President Donald Trump’s possible revival of Project Freedom is putting the Strait of Hormuz back into focus, but the next test may be commercial rather than military: whether shipping markets are willing to treat the route as usable again.
Because while a US escort can move a vessel, it cannot automatically restore normal shipping economics, remove war-risk premiums, lower crew risk, or convince traders that delivery schedules are reliable again.
Project Freedom was framed as a way to reopen commercial movement through the Strait of Hormuz after Iran-linked threats and attacks disrupted shipping. Reuters reported that the US operation involved Navy destroyers, aircraft, undersea assets, and about 15,000 troops, with US forces destroying Iranian small boats and intercepting missiles and drones during the initial push.
But the early numbers show the difference between getting a ship through and restoring routine trade. A Channel NewsAsia piece noted that roughly 130 vessels usually pass through the strait each day, while the US effort initially moved only a small number of commercial ships.
The market does not need a full closure to reprice risk. If tankers wait outside the strait, reroute cargo, demand higher compensation, or require added security guarantees, the economic effect begins before the waterway is officially shut.

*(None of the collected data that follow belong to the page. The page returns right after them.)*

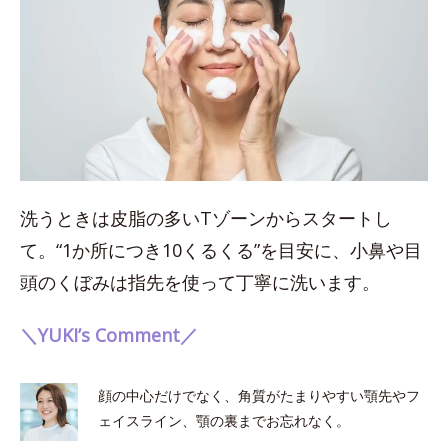
洗うときは皮脂の多いTゾーンからスタートし
て。“1か所につき10くるくる”を目安に、小鼻や目
頭のくぼみは指先を使って丁寧に洗います。
＼YUKI’s Comment／
顔の中心だけでなく、角質がたまりやすい顎先やフ
ェイスライン、顎の裏までお忘れなく。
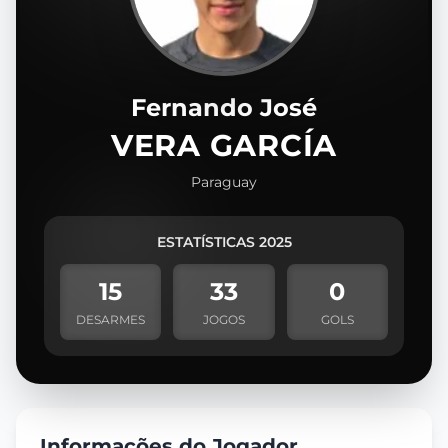
Fernando José
VERA GARCÍA
Paraguay
ESTATÍSTICAS 2025
15
33
0
DESARMES
JOGOS
GOLS
Informações do Jogador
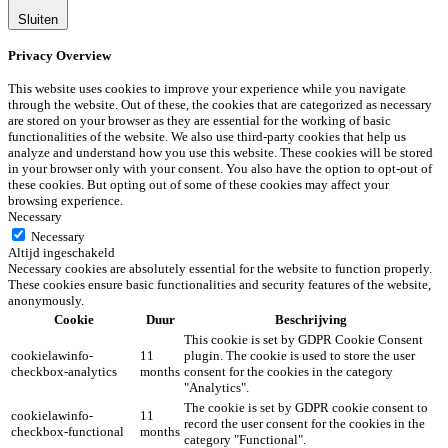
Sluiten
Privacy Overview
This website uses cookies to improve your experience while you navigate
through the website. Out of these, the cookies that are categorized as necessary
are stored on your browser as they are essential for the working of basic
functionalities of the website. We also use third-party cookies that help us
analyze and understand how you use this website. These cookies will be stored
in your browser only with your consent. You also have the option to opt-out of
these cookies. But opting out of some of these cookies may affect your
browsing experience.
Necessary
Necessary
Altijd ingeschakeld
Necessary cookies are absolutely essential for the website to function properly.
These cookies ensure basic functionalities and security features of the website,
anonymously.
Cookie
Duur
Beschrijving
This cookie is set by GDPR Cookie Consent
cookielawinfo-
11
plugin. The cookie is used to store the user
checkbox-analytics
months
consent for the cookies in the category
"Analytics".
The cookie is set by GDPR cookie consent to
cookielawinfo-
11
record the user consent for the cookies in the
checkbox-functional
months
category "Functional".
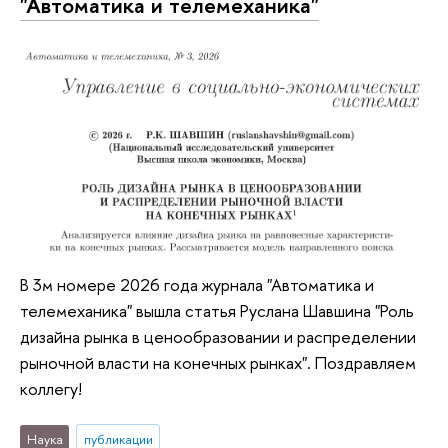
"Автоматика и телемеханика"
В 3м номере 2026 года журнала "Автоматика и
телемеханика" вышла статья Руслана Шавшина "Роль
дизайна рынка в ценообразовании и распределении
рыночной власти на конечных рынках". Поздравляем
коллегу!
Наука
публикации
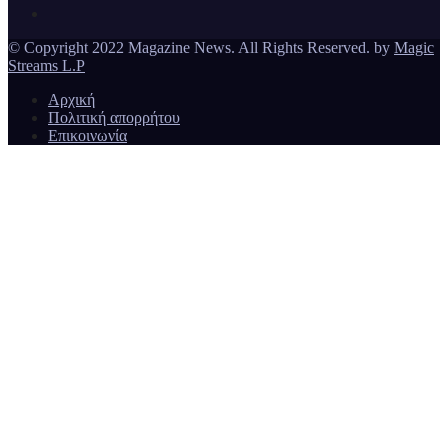
© Copyright 2022 Magazine News. All Rights Reserved. by
Magic
Streams L.P
Αρχική
Πολιτική απορρήτου
Επικοινωνία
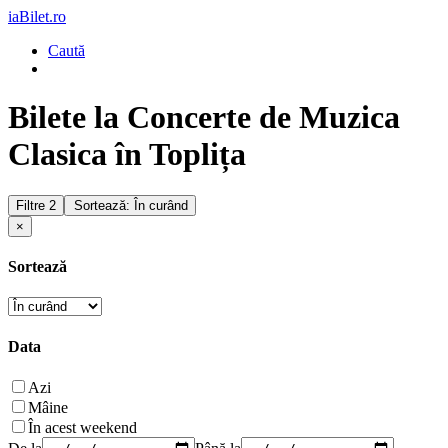
iaBilet.ro
Caută
Bilete la Concerte de Muzica
Clasica în Toplița
Filtre
2
Sortează: În curând
×
Sortează
Data
Azi
Mâine
În acest weekend
De la
Până la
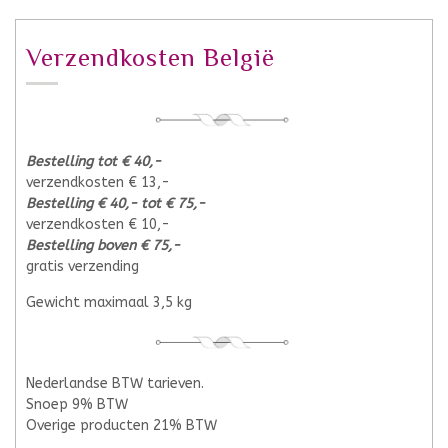
Verzendkosten België
Bestelling tot € 40,-
verzendkosten € 13,-
Bestelling € 40,- tot € 75,-
verzendkosten € 10,-
Bestelling boven € 75,-
gratis verzending
Gewicht maximaal 3,5 kg
Nederlandse BTW tarieven.
Snoep 9% BTW
Overige producten 21% BTW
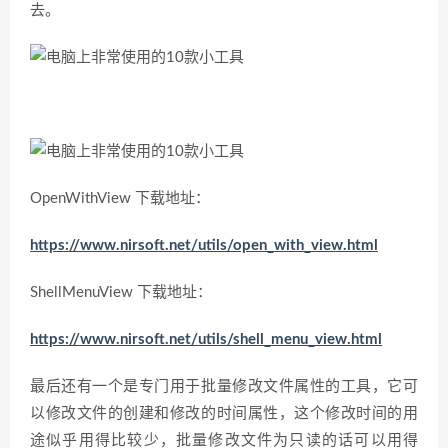
去。
OpenWithView 下载地址：
https://www.nirsoft.net/utils/open_with_view.html
ShellMenuView 下载地址：
https://www.nirsoft.net/utils/shell_menu_view.html
最后还有一个是专门用于批量修改文件属性的工具，它可
以修改文件的创建和修改的时间属性，这个修改时间的用
途似乎用得比较少，批量修改文件为只读的话可以用得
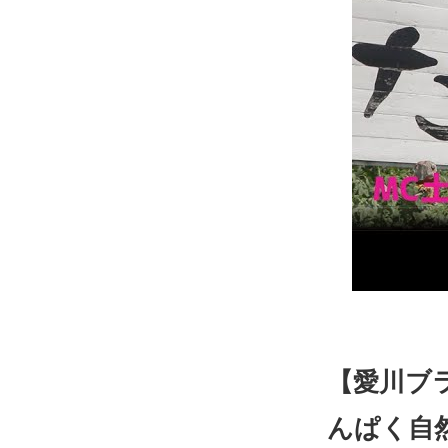
【愛川ブラ
んぱく自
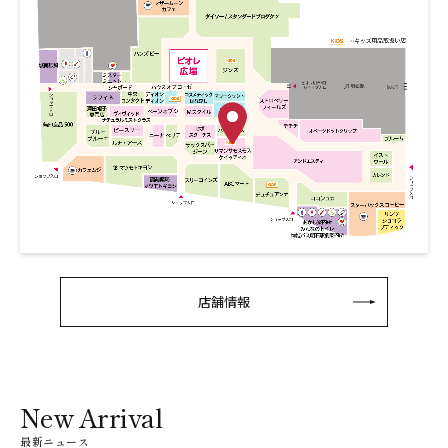
店舗情報
New Arrival
最新ニュース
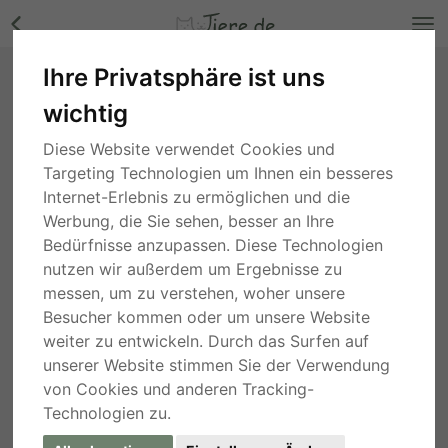
Ihre Privatsphäre ist uns
Tarcisio, Liebe auf den ersten Blick - Rüde
wichtig
Bilder
Nordrhein-Westfalen
, vor 6 Jahren
Diese Website verwendet Cookies und
Targeting Technologien um Ihnen ein besseres
Internet-Erlebnis zu ermöglichen und die
Werbung, die Sie sehen, besser an Ihre
Bedürfnisse anzupassen. Diese Technologien
nutzen wir außerdem um Ergebnisse zu
messen, um zu verstehen, woher unsere
Besucher kommen oder um unsere Website
weiter zu entwickeln. Durch das Surfen auf
unserer Website stimmen Sie der Verwendung
von Cookies und anderen Tracking-
Technologien zu.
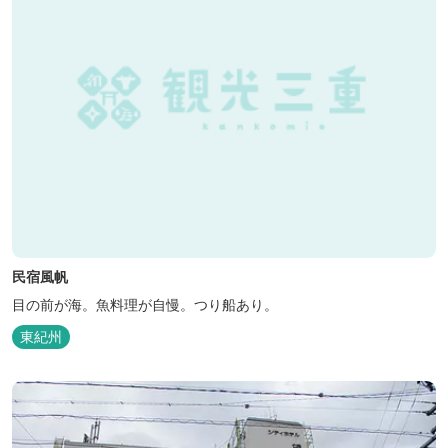
民宿風帆
目の前が海。魚料理が自慢。つり船あり。
東紀州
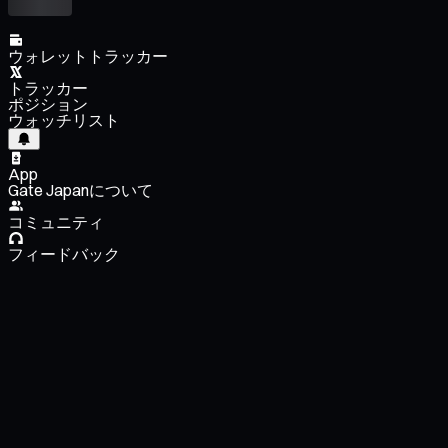
ウォレットトラッカー
トラッカー
ポジション
ウォッチリスト
App
Gate Japanについて
コミュニティ
フィードバック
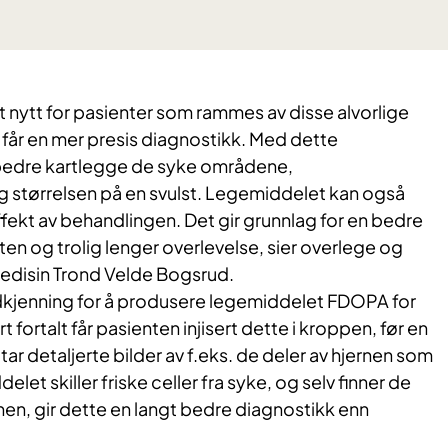
t nytt for pasienter som rammes av disse alvorlige
får en mer presis diagnostikk. Med dette
 bedre kartlegge de syke områdene,
g størrelsen på en svulst. Legemiddelet kan også
effekt av behandlingen. Det gir grunnlag for en bedre
en og trolig lenger overlevelse, sier overlege og
medisin Trond Velde Bogsrud.
dkjenning for å produsere legemiddelet FDOPA for
t fortalt får pasienten injisert dette i kroppen, før en
ar detaljerte bilder av f.eks. de deler av hjernen som
elet skiller friske celler fra syke, og selv finner de
en, gir dette en langt bedre diagnostikk enn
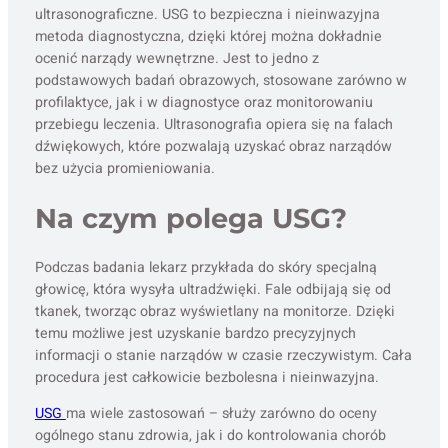
ultrasonograficzne. USG to bezpieczna i nieinwazyjna
metoda diagnostyczna, dzięki której można dokładnie
ocenić narządy wewnętrzne. Jest to jedno z
podstawowych badań obrazowych, stosowane zarówno w
profilaktyce, jak i w diagnostyce oraz monitorowaniu
przebiegu leczenia. Ultrasonografia opiera się na falach
dźwiękowych, które pozwalają uzyskać obraz narządów
bez użycia promieniowania.
Na czym polega USG?
Podczas badania lekarz przykłada do skóry specjalną
głowicę, która wysyła ultradźwięki. Fale odbijają się od
tkanek, tworząc obraz wyświetlany na monitorze. Dzięki
temu możliwe jest uzyskanie bardzo precyzyjnych
informacji o stanie narządów w czasie rzeczywistym. Cała
procedura jest całkowicie bezbolesna i nieinwazyjna.
USG
ma wiele zastosowań – służy zarówno do oceny
ogólnego stanu zdrowia, jak i do kontrolowania chorób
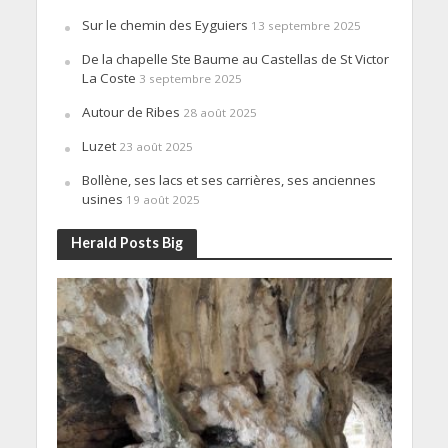
Sur le chemin des Eyguiers
13 septembre 2025
De la chapelle Ste Baume au Castellas de St Victor
La Coste
3 septembre 2025
Autour de Ribes
28 août 2025
Luzet
23 août 2025
Bollène, ses lacs et ses carrières, ses anciennes
usines
19 août 2025
Herald Posts Big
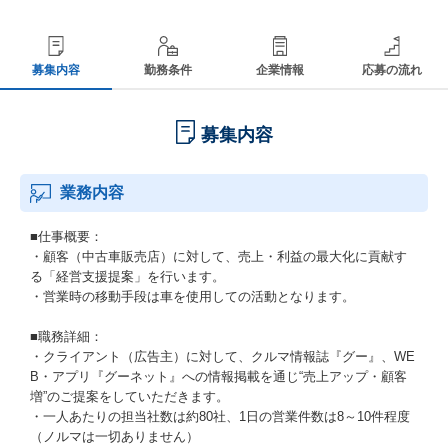
募集内容
勤務条件
企業情報
応募の流れ
募集内容
業務内容
■仕事概要：
・顧客（中古車販売店）に対して、売上・利益の最大化に貢献す
る「経営支援提案」を行います。
・営業時の移動手段は車を使用しての活動となります。
■職務詳細：
・クライアント（広告主）に対して、クルマ情報誌『グー』、WE
B・アプリ『グーネット』への情報掲載を通じ“売上アップ・顧客
増”のご提案をしていただきます。
・一人あたりの担当社数は約80社、1日の営業件数は8～10件程度
（ノルマは一切ありません）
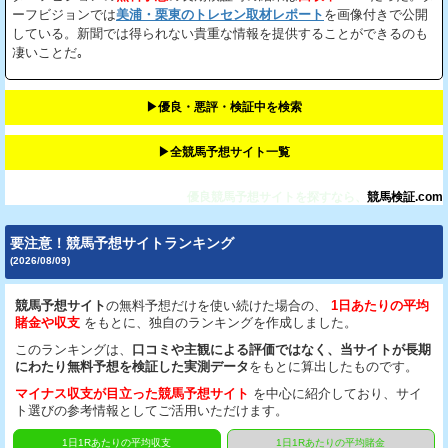
ーフビジョンでは
美浦・栗東のトレセン取材レポート
を画像付きで公開
している。新聞では得られない貴重な情報を提供することができるのも
凄いことだ｡
▶︎優良・悪評・検証中を検索
▶︎全競馬予想サイト一覧
優良競馬予想サイトを探すなら、
競馬検証.com
要注意！競馬予想サイトランキング
(2026/08/09)
競馬予想サイト
の無料予想だけを使い続けた場合の、
1日あたりの平均
賭金や収支
をもとに、独自のランキングを作成しました。
このランキングは、
口コミや主観による評価ではなく、当サイトが長期
にわたり無料予想を検証した実測データ
をもとに算出したものです。
マイナス収支が目立った競馬予想サイト
を中心に紹介しており、サイ
ト選びの参考情報としてご活用いただけます。
1日1Rあたりの平均収支
1日1Rあたりの平均賭金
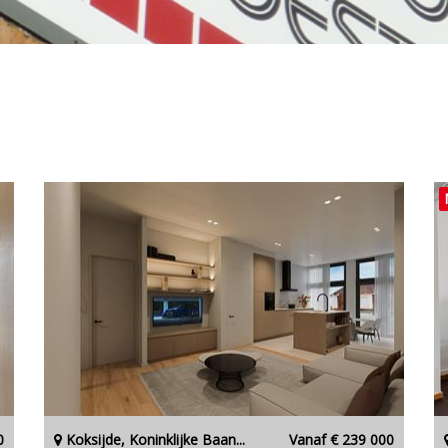
0
Koksijde, Koninklijke Baan...
Vanaf € 239 000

That is why the insurance layer matters. Breaking Defense cited analysts saying it could take time before commercial shipping companies feel safe enough to move through Hormuz, with one former Pentagon official saying insurers may be even more important than ship operators in determining whether traffic resumes.
For operators, the decision is not made on a single successful escort. It is made on repeatability: whether the next voyage can be insured, staffed, scheduled, and completed without turning into a balance-sheet event.
Reuters reported that Trump paused Project Freedom on May 5 for a “short period” to see whether an agreement with Iran could be finalized and signed, while the US blockade remained in force.
The pause also exposed the coalition problem. According to a Reuters report, South Korea stopped reviewing possible participation in the operation after Washington suspended it.
Now, Trump’s reported rejection of Iran’s latest response to a US proposal now puts the operation back in focus. If talks weaken and Project Freedom resumes, the next phase would not simply test whether Washington can force open a lane. It would test whether markets view that lane as durable enough to price normally.